Instagram just launched a School Partnerships Program in the US inviting schools to sign up for “prioritised reporting,” “educational resources,” and a badge that shows they are a “trusted” partner of Meta.


This is another public relations stunt dressed up as student safety.


This program doesn’t protect students. It protects Instagram’s reputation at a time when public trust is collapsing and scrutiny is rising.


The pitch states that schools can escalate harmful content faster. They’ll receive resources to help guide students. And their Instagram profiles will get a visible banner to show they’re working with the platform.


But this entire setup depends on one thing...that schools continue posting student data on one of the most controversial platforms on earth.


And that’s exactly the problem.


Schools are being asked to believe that a company profiting from algorithmic addiction, biometric surveillance, and emotional manipulation now wants to help protect kids.


It’s absurd.


Let’s stop pretending Instagram is a neutral tool. It isn’t. It’s a machine designed to monetise attention and manipulate behaviour. It doesn't just show people content, it decides who gets seen, who gets buried, who gets reported, and who gets ignored. It’s opaque by design, unaccountable by structure.

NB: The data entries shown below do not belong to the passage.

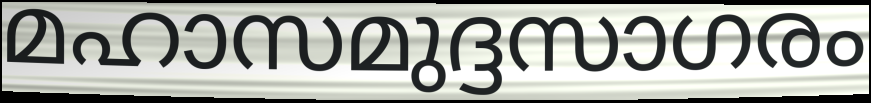
മഹാസമുദ്ദസാഗരംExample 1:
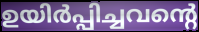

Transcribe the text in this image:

ഉയിർപ്പിച്ചവന്റെ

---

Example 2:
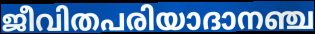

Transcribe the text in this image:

ജീവിതപരിയാദാനഞ്ച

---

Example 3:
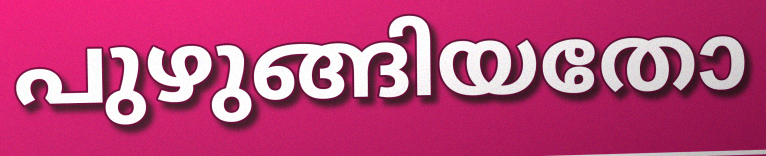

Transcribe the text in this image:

പുഴുങ്ങിയതോ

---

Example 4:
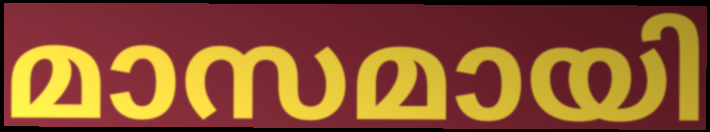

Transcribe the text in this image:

മാസമായി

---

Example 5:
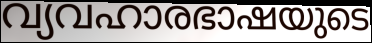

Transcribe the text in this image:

വ്യവഹാരഭാഷയുടെ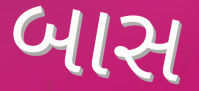
બાસ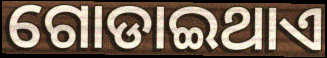
ଗୋଡାଇଥାଏ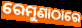
ରେମୁଣାଠାରେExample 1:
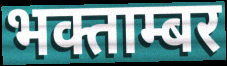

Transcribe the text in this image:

भक्ताम्बर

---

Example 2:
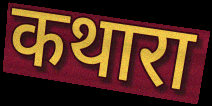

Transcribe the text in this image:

कथारा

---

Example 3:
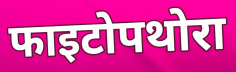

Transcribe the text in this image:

फाइटोपथोरा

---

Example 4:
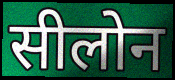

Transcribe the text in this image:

सीलोन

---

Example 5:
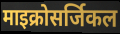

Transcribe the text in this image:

माइक्रोसर्जिकलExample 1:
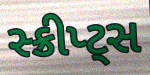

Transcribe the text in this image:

સ્ક્રીપ્ટ્સ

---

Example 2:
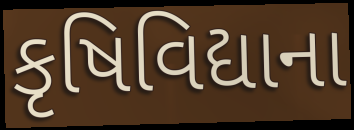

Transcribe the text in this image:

કૃષિવિદ્યાના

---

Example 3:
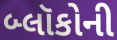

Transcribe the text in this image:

બ્લૉકોની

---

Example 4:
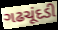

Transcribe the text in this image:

ગઢચૂંદડી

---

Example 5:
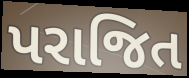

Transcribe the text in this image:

પરાજિતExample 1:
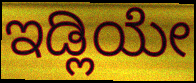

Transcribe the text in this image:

ಇಡ್ಲಿಯೇ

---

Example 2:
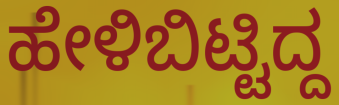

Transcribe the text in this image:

ಹೇಳಿಬಿಟ್ಟಿದ್ದ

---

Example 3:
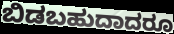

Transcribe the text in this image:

ಬಿಡಬಹುದಾದರೂ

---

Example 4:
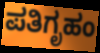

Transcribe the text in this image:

ಪತಿಗೃಹಂ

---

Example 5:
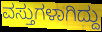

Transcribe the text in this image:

ವಸ್ತುಗಳಾಗಿದ್ದು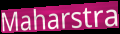
Maharstra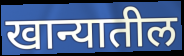
खान्यातील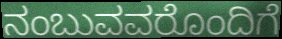
ನಂಬುವವರೊಂದಿಗೆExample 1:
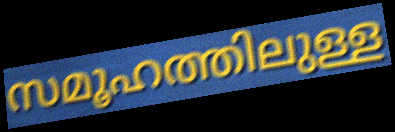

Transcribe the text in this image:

സമൂഹത്തിലുള്ള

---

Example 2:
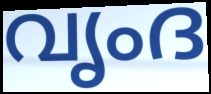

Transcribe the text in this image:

വൃംദ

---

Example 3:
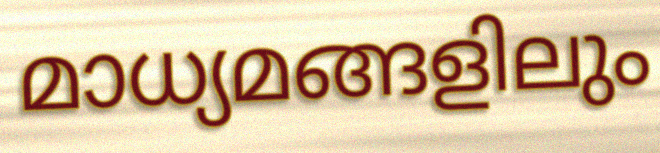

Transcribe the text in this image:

മാധ്യമങ്ങളിലും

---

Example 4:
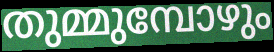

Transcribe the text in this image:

തുമ്മുമ്പോഴും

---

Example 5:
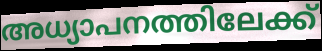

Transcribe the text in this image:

അധ്യാപനത്തിലേക്ക്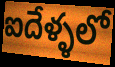
ఐదేళ్ళలో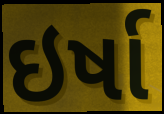
ઇર્ષાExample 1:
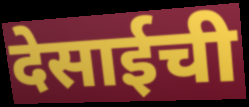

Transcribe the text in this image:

देसाईची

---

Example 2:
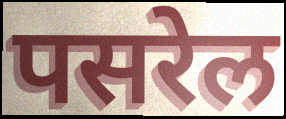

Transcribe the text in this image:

पसरेल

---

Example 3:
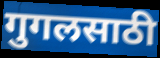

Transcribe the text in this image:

गुगलसाठी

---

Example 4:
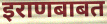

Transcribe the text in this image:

इराणबाबत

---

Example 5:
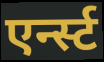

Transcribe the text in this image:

एर्न्स्टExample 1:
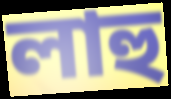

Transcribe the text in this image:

লাহু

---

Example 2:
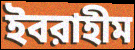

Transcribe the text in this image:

ইবরাহীম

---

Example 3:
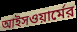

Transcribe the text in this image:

আইসওয়ার্মের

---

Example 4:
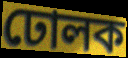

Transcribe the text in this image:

ঢোলক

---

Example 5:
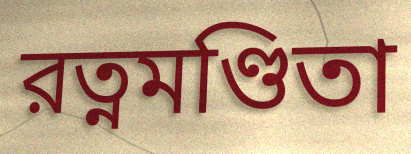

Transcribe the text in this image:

রত্নমণ্ডিতা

Schools participating in this “partnership” will offer it legitimacy. Telling students and families that this platform is safe, trustworthy, and endorsed by your educators. 


That is a staggering failure of responsibility.


You say we care about digital wellbeing. You run assemblies about online safety. You tell students not to post personal information or share too much. And then, turn around and post their full names, faces, uniforms, school locations, and achievements to a platform designed to extract value from visibility. Once that photo goes up, it’s already been scraped. Indexed. Trained into a model. Matched against databases. Students don’t even have a say. Their digital identities are being built for them, without consent, without limits, and without the ability to erase any of it.


This is not communication; it is exposure. And if anything goes wrong, if a face ends up in the wrong dataset, or gets pulled into a deepfake, or is matched to a future search result, guess who’s liable? Not the platform. The school.


We need to stop kidding ourselves that this is harmless.


Every school account on Instagram is a quiet endorsement of systems that prey on young people’s attention, hijack their self-worth, and convert every scroll, every like, every click into a data point for profit.


It lures schools deeper into dependence on a platform that has never prioritised student wellbeing, only user engagement. It trades safety for symbolism. It wraps surveillance in school colours and calls it community.


We don’t need more badges. We need boundaries. We need to model digital behaviour that puts students before systems. That means pulling back from platforms designed to manipulate. That means building school communication on our own terms — not Meta’s.


So, no, the “School Partnership Program” is not a step forward, and anyone who says it is is probably on the Meta payroll.